JOB :: Please rewrite the material from its start through the line that contains "genus: Orobanche", both ends included, as a Markdown table with the columns Row and Line, one line per row, skipping blank lines and the pictures.
-*-*-
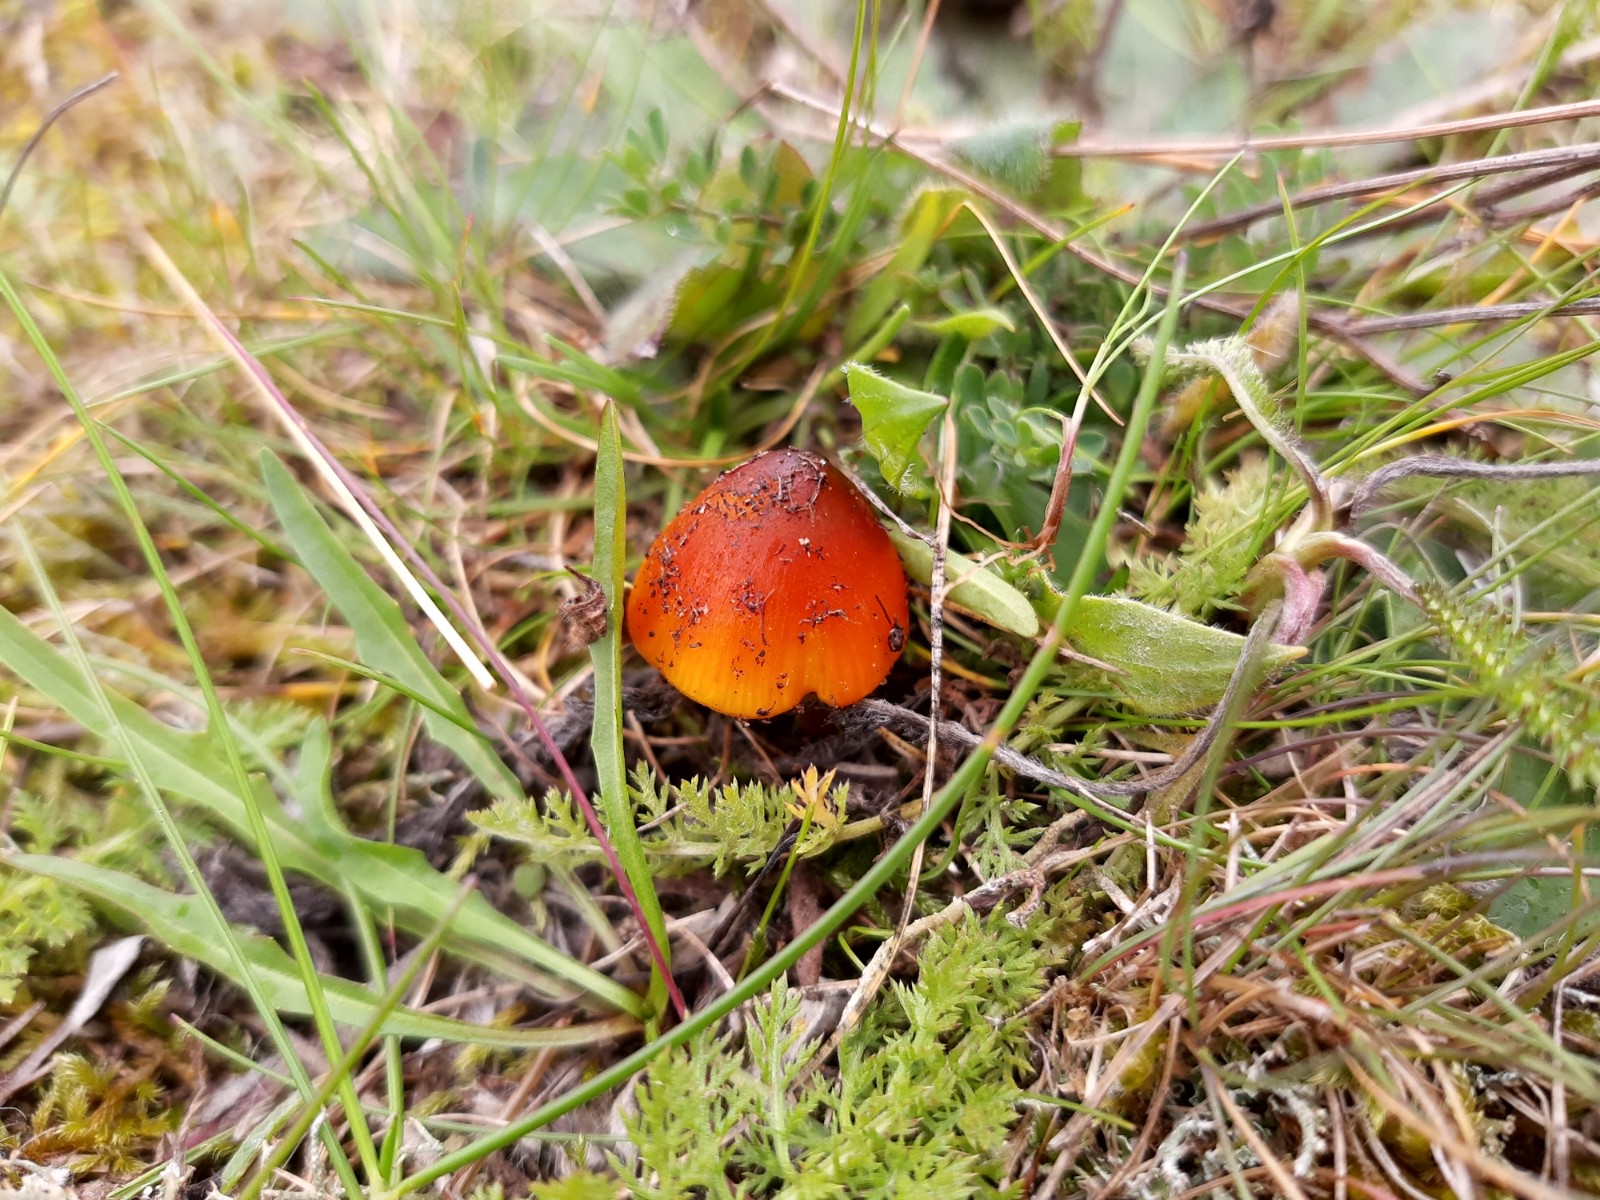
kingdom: Fungi
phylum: Basidiomycota
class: Agaricomycetes
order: Agaricales
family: Hygrophoraceae
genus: Hygrocybe
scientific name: Hygrocybe conica
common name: kegle-vokshat
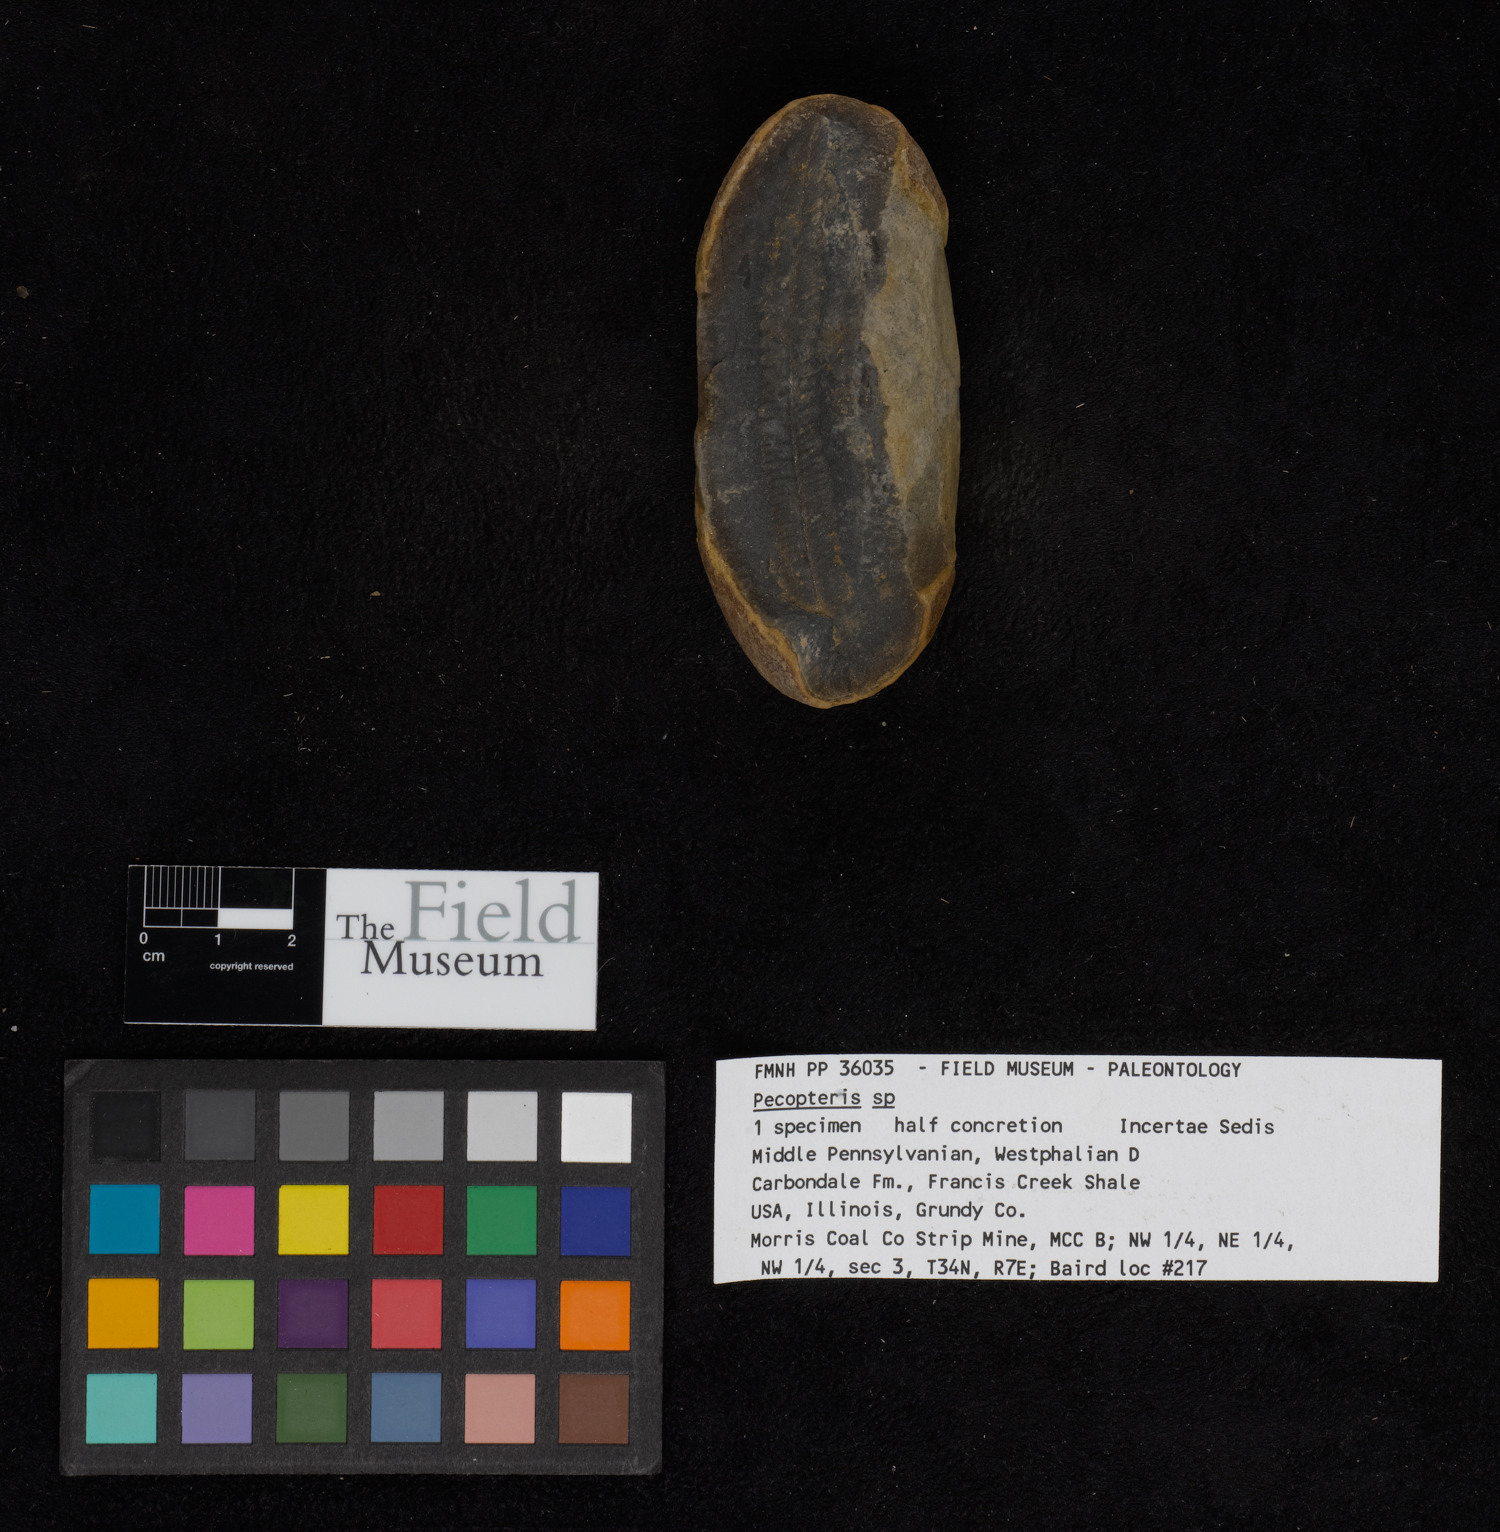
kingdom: Plantae
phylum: Tracheophyta
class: Polypodiopsida
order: Marattiales
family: Asterothecaceae
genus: Pecopteris
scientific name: Pecopteris
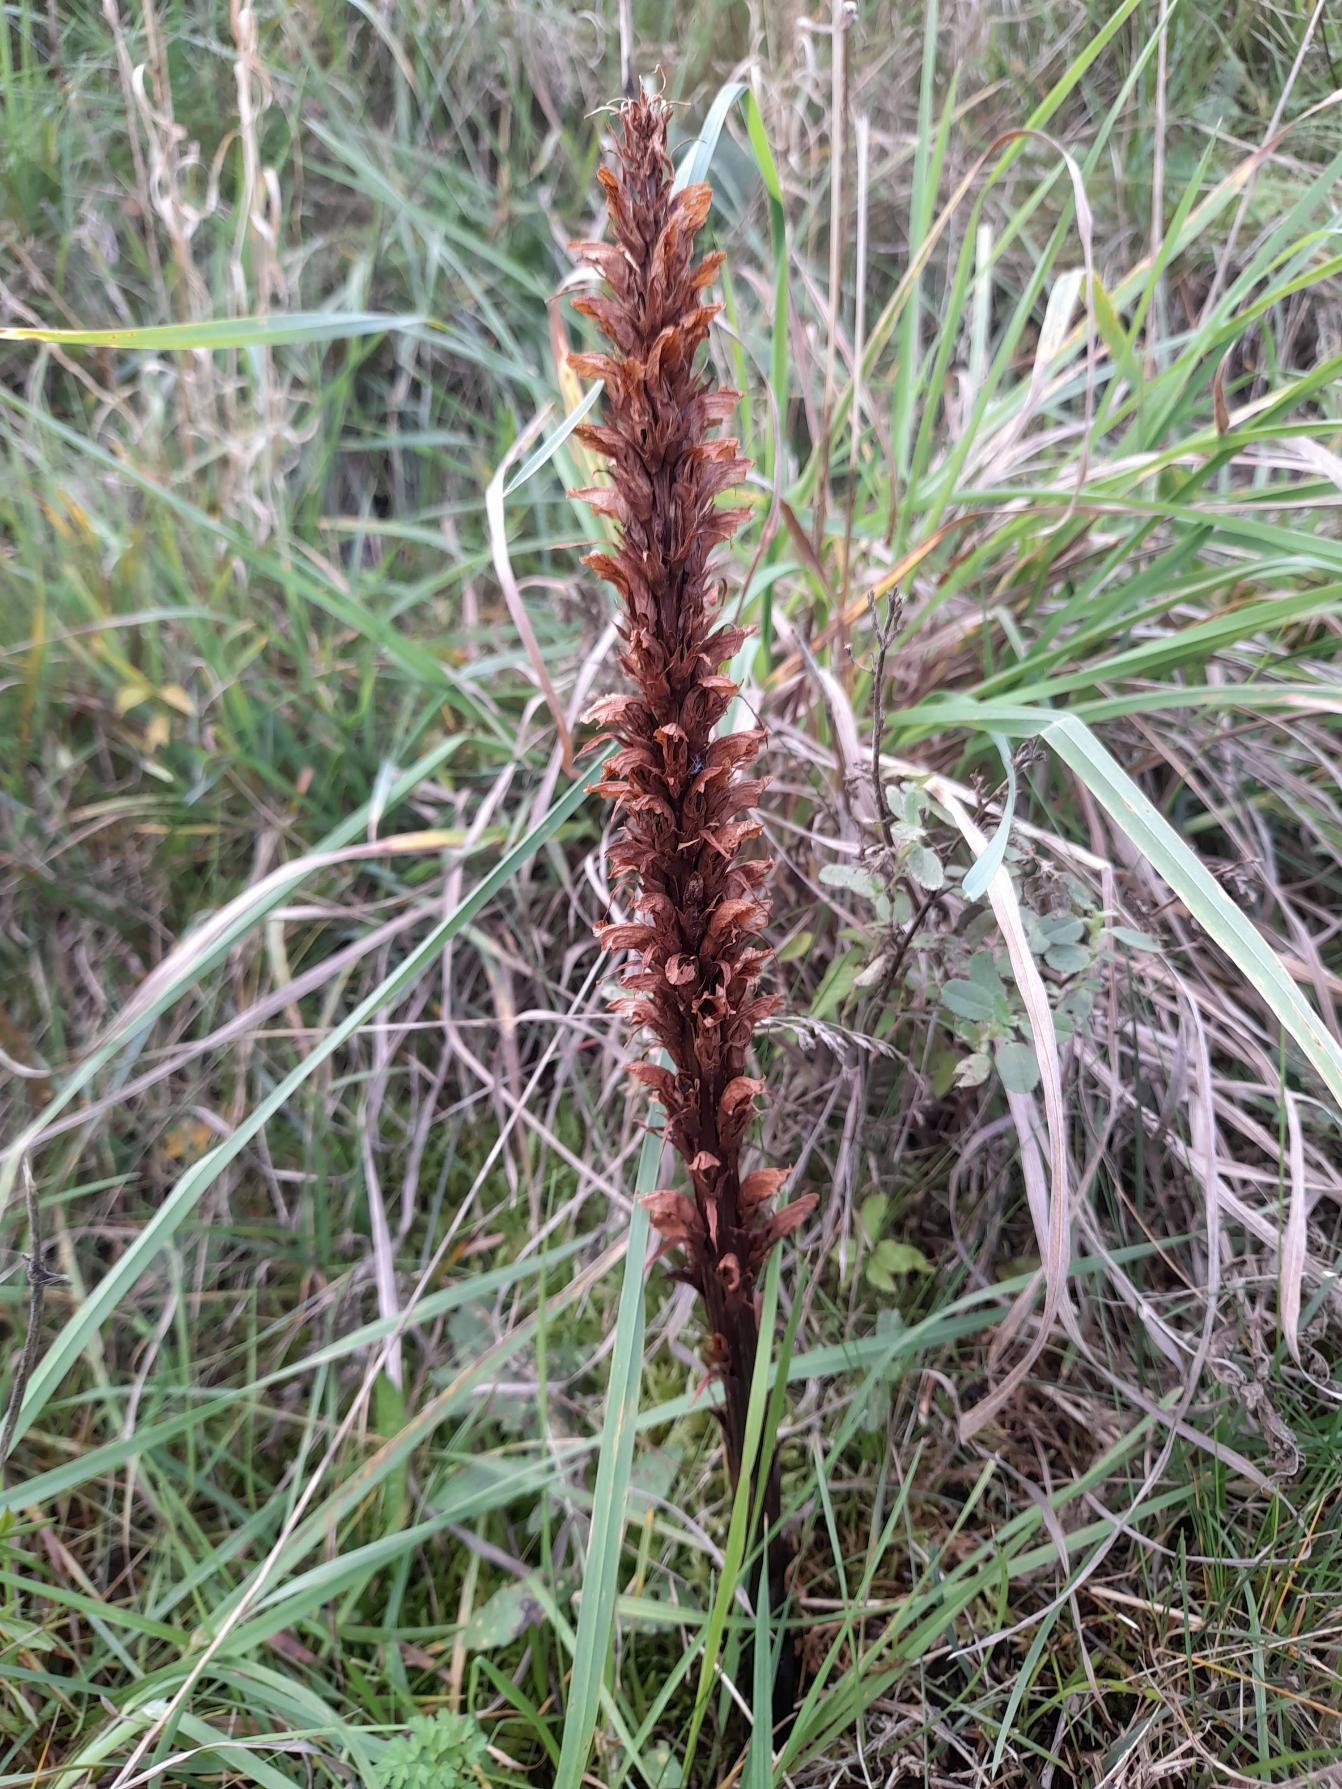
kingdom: Plantae
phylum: Tracheophyta
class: Magnoliopsida
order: Lamiales
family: Orobanchaceae
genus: Orobanche
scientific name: Orobanche elatior
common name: Stor gyvelkvæler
-*-*-
TASK SOLUTION ::
| Row | Line |
|---|---|
| 1 | kingdom: Fungi |
| 2 | phylum: Basidiomycota |
| 3 | class: Agaricomycetes |
| 4 | order: Agaricales |
| 5 | family: Hygrophoraceae |
| 6 | genus: Hygrocybe |
| 7 | scientific name: Hygrocybe conica |
| 8 | common name: kegle-vokshat |
| 9 | kingdom: Plantae |
| 10 | phylum: Tracheophyta |
| 11 | class: Polypodiopsida |
| 12 | order: Marattiales |
| 13 | family: Asterothecaceae |
| 14 | genus: Pecopteris |
| 15 | scientific name: Pecopteris |
| 16 | kingdom: Plantae |
| 17 | phylum: Tracheophyta |
| 18 | class: Magnoliopsida |
| 19 | order: Lamiales |
| 20 | family: Orobanchaceae |
| 21 | genus: Orobanche |